Happily such secrets are seldom kept; one of the plotters told the
woman he was in love with, and she told one of the consuls, Marcus
Tullius Cicero. Cicero was one of the wisest and best men in Rome, and
the one whom we really know the best, for he left a great number of
letters to his friends, which show us the real mind of the man. He was
of the order of the knights, and had been bred up to be a lawyer and
orator, and his speeches came to be the great models of Roman eloquence.
He was a man of real conscience, and he most deeply loved Rome and her
honor; and though he was both vain and timid, he could put these
weaknesses aside for the public good. Before all the Senate he impeached
Catilina, showing how fully he knew all that he intended. Nothing could
be done to him by law till he had actually committed his crime, and
Cicero wanted to show him that all was known, so as to cause him to flee
and join his friends outside. Catilina tried to face it out, but all the
senators began to cry out against him, and he dashed away in terror, and
left the city at night.

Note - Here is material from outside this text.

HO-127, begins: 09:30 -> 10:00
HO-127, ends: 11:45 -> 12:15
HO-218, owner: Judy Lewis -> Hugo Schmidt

Cicero announced it the next day in a famous
speech, beginning, "He is gone; he has rushed away; he has burst forth."
Some of his followers in guilt were left at Rome, and just then some
letters were brought to Cicero by some of a tribe of Gauls whom they
had invited to help them in the ruin of the Senate. This was positive
proof, and Cicero caused the nine worst to be seized, and, having proved
their guilt, there was a consultation in the Senate as to their fate.
Julius Cæsar wanted to keep them prisoners for life, which he said was
worse than death, as that, he believed, would end everything; but all
the rest of the Senate were for their death, and they were all
strangled, without giving them a chance of defending themselves or
appealing to the people. Cicero beheld the execution himself, and then
went forth to the crowd, merely saying, "They have lived."
CICERO.
Catilina, meantime, had collected 20,000 men in Italy, but they were not
half-armed, and the newly-returned proconsul, Metellus, made head
against him; while the other consul, Caius Antonius, was recalled from
Macedonia with his army. As he was a friend of Catilina, he did not
choose to fight with him, and gave up the command to his lieutenant, by
whom the wretch was defeated and slain. His head was cut off and sent to
Rome.
COLOSSAL STATUE OF POMPEIUS OF THE PALAZZO SPADA AT ROME.